-------- Data to use

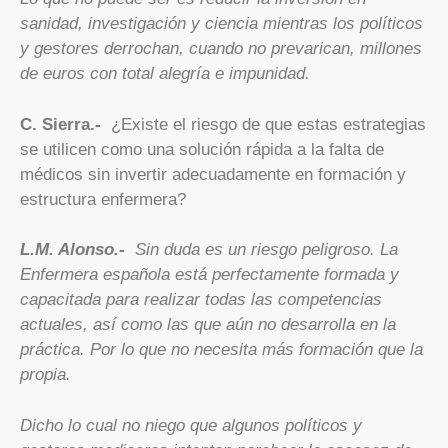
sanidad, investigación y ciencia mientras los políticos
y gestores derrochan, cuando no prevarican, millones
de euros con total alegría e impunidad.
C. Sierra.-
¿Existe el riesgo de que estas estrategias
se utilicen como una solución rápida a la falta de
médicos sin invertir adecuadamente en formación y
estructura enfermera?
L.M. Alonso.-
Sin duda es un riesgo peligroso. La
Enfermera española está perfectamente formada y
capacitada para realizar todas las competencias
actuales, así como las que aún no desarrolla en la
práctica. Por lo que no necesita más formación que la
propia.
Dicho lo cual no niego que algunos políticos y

----------------
-------- Data to use

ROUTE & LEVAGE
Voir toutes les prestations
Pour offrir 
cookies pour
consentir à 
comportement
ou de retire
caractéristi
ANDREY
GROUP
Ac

----------------

§ **Problem**: Print exactly the lines above from the one with "sanidad, investigación y" to the one with "se utilicen como", including both.

§ **Response to the exercise**:
sanidad, investigación y ciencia mientras los políticos
y gestores derrochan, cuando no prevarican, millones
de euros con total alegría e impunidad.
C. Sierra.-
¿Existe el riesgo de que estas estrategias
se utilicen como una solución rápida a la falta de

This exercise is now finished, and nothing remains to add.